Мне как человеку, который давно занимается этой темой, ясно, что двадцать первый век будет наиболее тяжелым во всемирной истории, связанным с наибольшими рисками для человечества в целом. Переживет ли оно это столетие? Один из главных источников опасности, если не самый главный - демографический.

"Прогнозис": А почему все-таки борьба за снижение рождаемости потерпела поражение?

А.В.: Высокая рождаемость - элемент традиционной культуры. Нельзя сохранить традиционную культуру, если из нее изъят этот элемент. В ней все системно связано. Все то, что ориентировано на сохранение традиционных отношений, традиционной культуры, неизбежно предполагает сохранение высокой рождаемости. А снижение смертности делает бесценную в прошлом норму бессмысленной. Все модернизирующиеся общества переживают схватку традиционных и новых ценностей, традиционная культура защищает себя, и это совершенно нормально, хотя никакой перспективы у традиционной системы ценностей нет. Но пока она ведет борьбу за свое сохранение, она не может смириться с новыми принципами демографического поведения, со свободой индивидуального выбора - и вообще, и в демографической сфере, в частности, с новыми семейными порядками, с новым положением женщины и т.п. Поэтому все традиционалистские элементы латиноамериканских, азиатских, африканских обществ, а там они еще очень сильны, - выступают против ограничения деторождения и всего, что с этим связано. Это и блокирует снижение рождаемости или, во всяком случае, сильно его тормозит.

В итоге мы подошли к концу XX века с очень опасным мировым демографическим балансом. Население в развитых странах практически не растет, а в некоторых из них даже сокращается, в то время, как население в развивающихся странах все еще растет очень быстро. Небывалое прежде соотношение демографических масс Севера и Юга неизбежно ставит вопрос о большем или меньшем перераспределении населения между этими двумя частями планеты. Если этот пункт не появился в мировой повестке дня сегодня, то он появится завтра. Хотя как знать, может быть, мы сталкиваемся с ним уже и сегодня, признаки демографического давления Юга на Север, несомненно, есть.

"Прогнозис": Вы имеете в виду миграционное давление?

А.В.: Не только, хотя миграционное, конечно, тоже. Да иначе и быть не могло. Расселение людей по всему миру - это история человечества. Человек возник в одной или двух точках земного шара, а потом расселился по всей планете. Все исторические рубежи отмечены великими переселениями народов. Почему наше время должно стать исключением?

Доля стран Севера в территории мира уже сейчас намного выше их доли в мировом населении, и эта разница непрерывно увеличивается. России принадлежит тринадцать процентов мировой территории, а ее доля в мировом населении к 2050 году может сократиться до одного процента (население Российской Империи в начале двадцатого века составляло около восьми процентов мирового населения, между ее долями в территории и населении земного шара не было большого разрыва). Если говорить о богатстве, то тут соотношение для развивающихся стран еще менее выгодное. Понятно их стремление как-то приобщиться к этому богатству. Так что дело не только в территориях, хотя территории тоже сопряжены с богатством. Например, в России сосредоточены огромные запасы пресной воды, которой не хватает в Китае. Немало у нас и пригодных для сельского хозяйства земель, остро дефицитных во многих странах. Я не говорю уже о нефти и газе. Мы с советских времен привыкли переводить стрелку на американцев - они богатые - вот пусть и делятся с бедными странами. Но и у нас есть, чем делиться, есть что у нас отобрать.

━━━━━━━━━━━━━━━━

ЗАДАНИЕ = Перечислите все ресурсы России, которые названы в интервью о демографии после слов «Например, в России».

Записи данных
━━━━━━━━━━━━━━━━

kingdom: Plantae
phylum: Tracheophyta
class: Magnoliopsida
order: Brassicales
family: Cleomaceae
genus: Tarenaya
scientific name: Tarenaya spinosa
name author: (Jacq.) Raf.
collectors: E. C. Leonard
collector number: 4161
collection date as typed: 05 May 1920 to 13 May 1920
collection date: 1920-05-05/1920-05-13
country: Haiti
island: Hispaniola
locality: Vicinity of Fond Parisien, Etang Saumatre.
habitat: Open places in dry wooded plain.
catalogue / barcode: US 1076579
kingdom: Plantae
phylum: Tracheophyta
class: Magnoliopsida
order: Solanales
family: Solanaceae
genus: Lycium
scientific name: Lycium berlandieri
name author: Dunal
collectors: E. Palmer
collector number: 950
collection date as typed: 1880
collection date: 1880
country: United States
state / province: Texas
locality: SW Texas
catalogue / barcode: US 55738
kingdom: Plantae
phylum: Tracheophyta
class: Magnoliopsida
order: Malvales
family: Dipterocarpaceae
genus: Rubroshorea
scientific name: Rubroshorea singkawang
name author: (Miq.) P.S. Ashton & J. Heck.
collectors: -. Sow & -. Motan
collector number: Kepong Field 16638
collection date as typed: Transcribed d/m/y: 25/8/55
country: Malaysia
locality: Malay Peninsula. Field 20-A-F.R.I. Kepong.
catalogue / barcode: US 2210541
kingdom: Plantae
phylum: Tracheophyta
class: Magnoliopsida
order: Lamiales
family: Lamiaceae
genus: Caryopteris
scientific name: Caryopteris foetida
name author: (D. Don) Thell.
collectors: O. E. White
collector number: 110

━━━━━━━━━━━━━━━━

ИТОГОВЫЙ ОТВЕТ = Пресная вода, земли, пригодные для сельского хозяйства, нефть, газ.